Regardless, their sexual relationship ended conclusively when she became pregnant and didn’t know if her theoretical baby’s daddy would also be its granddaddy. Phillips had an abortion and finally found the inner strength to stop having sex with her father. But the proverbial nightmare descent© was far from over. She writes harrowingly of shooting up cocaine while six months pregnant with her son. That might seem horrifying and irresponsible now, but this was in a simpler, more primitive time—the late 1980s—when doctors thought it was perfectly healthy to shoot hard drugs well into the ninth month of pregnancy.
For decades, Phillips lived with the single-minded focus endemic to drug addicts, the belief that nothing matters beyond that next fix. Then she eventually hit bottom and stayed sober for well over a decade before botched cosmetic surgery and her father’s death led to one more terrifying ride on the addiction express. Phillips’ relapse is unnerving because it highlights just how fragile sobriety can be. She got her life back in order, became the kind of mom who doesn’t carry her newborn baby into a crackhouse in a mad search for coke, and revitalized her acting career with a steady gig on the Disney Channel show So Weird, but when everything fell apart, she lurched back into the habits that brought her to the very brink of oblivion. Finally, an arrest in 2008 for cocaine and heroin possession scared her straight.

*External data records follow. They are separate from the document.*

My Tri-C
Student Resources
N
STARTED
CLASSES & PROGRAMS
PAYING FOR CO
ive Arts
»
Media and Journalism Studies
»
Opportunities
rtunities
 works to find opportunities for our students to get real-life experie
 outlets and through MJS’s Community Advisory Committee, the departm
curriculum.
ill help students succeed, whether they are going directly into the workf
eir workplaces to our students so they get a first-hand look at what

High On Arrival has become the subject of enormous controversy. Phillips has been vilified, if not crucified, in the press as a sleazy, desperate opportunist at best and a shameless literary con artist who made up allegations of incest to resurrect her flagging career at worst. Phillips’ own family is violently split regarding the veracity of her memoir.

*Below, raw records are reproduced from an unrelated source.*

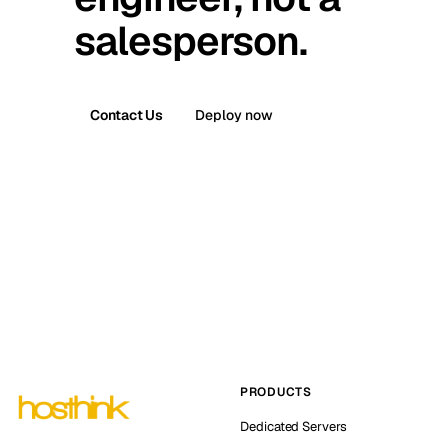
salesperson.
Contact Us
Deploy now
PRODUCTS
Dedicated Servers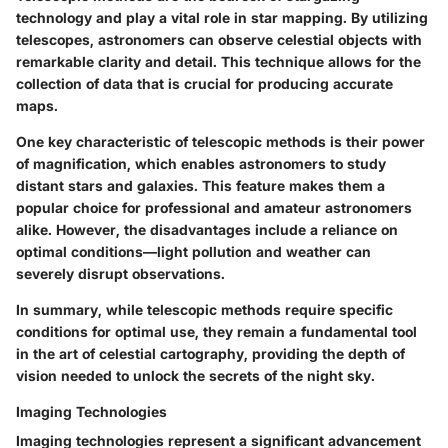
technology and play a vital role in star mapping. By utilizing
telescopes, astronomers can observe celestial objects with
remarkable clarity and detail. This technique allows for the
collection of data that is crucial for producing accurate
maps.
One key characteristic of telescopic methods is their power
of magnification, which enables astronomers to study
distant stars and galaxies. This feature makes them a
popular choice for professional and amateur astronomers
alike. However, the disadvantages include a reliance on
optimal conditions—light pollution and weather can
severely disrupt observations.
In summary, while telescopic methods require specific
conditions for optimal use, they remain a fundamental tool
in the art of celestial cartography, providing the depth of
vision needed to unlock the secrets of the night sky.
Imaging Technologies
Imaging technologies represent a significant advancement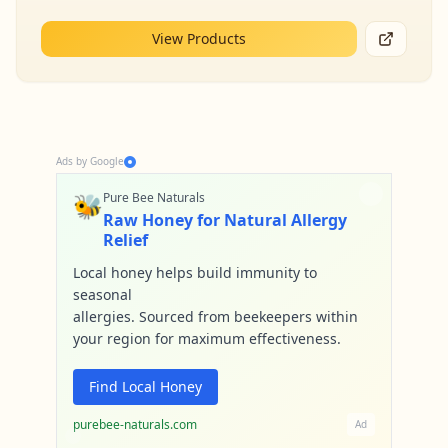
View Products
Ads by Google
🐝
Pure Bee Naturals
Raw Honey for Natural Allergy
Relief
Local honey helps build immunity to
seasonal
allergies. Sourced from beekeepers within
your region for maximum effectiveness.
Find Local Honey
purebee-naturals.com
Ad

Yet I am inclined to believe her. It takes enormous courage to write about something as painful, personal, and taboo as an incestuous adult relationship with a parent. Sadly, I imagine Phillips’ experiences with her father aren’t anywhere as unique or rare as we’d like to think. There is a value and a power to testifying, to telling the truth no matter the consequences.
Phillips doesn’t blame the counterculture for her addictions and self-destruction, sexual or otherwise. She doesn’t blame child stardom or her parents or a culture of permissiveness. She concedes that she was both blessed and cursed to grow up in a rarified realm surrounded by beautiful, brilliant, fucked-up children of privilege who had everything they could ever want, but little of what everyone needs: structure, security, and rules.
Underneath the sordid revelations and thick layers of controversy and tabloid sleaze, Arrival resonates as a powerful, compelling story about the complicated, tragic, and strangely loving relationship between a father beyond redemption and a daughter who finally found the tools to save herself so she could live to tell the tale.